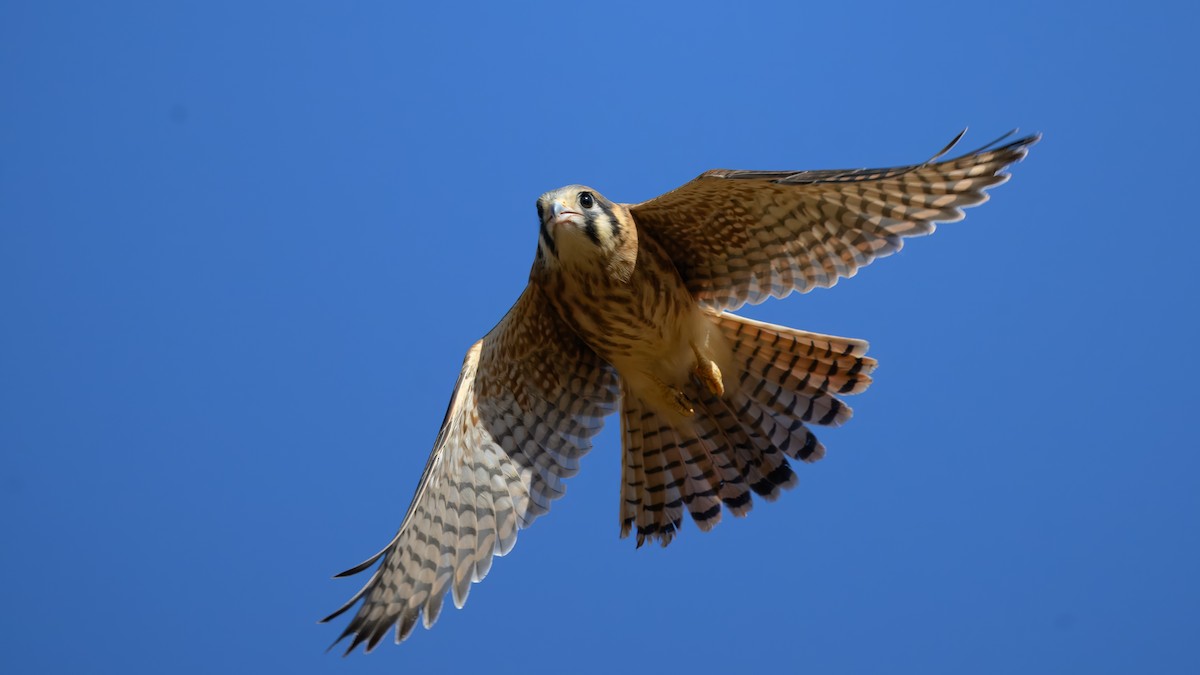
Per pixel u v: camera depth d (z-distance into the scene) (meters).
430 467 12.23
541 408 13.53
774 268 12.55
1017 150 10.80
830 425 12.95
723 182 11.89
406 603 12.15
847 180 10.95
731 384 13.12
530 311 13.30
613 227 12.45
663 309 12.74
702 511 13.35
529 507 13.14
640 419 13.41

++++

_What the exercise asks_. Set down exactly the lines from the one that contains "847 180 10.95" to the final line above, both included, and nothing more.

_Response area_.
847 180 10.95
731 384 13.12
530 311 13.30
613 227 12.45
663 309 12.74
702 511 13.35
529 507 13.14
640 419 13.41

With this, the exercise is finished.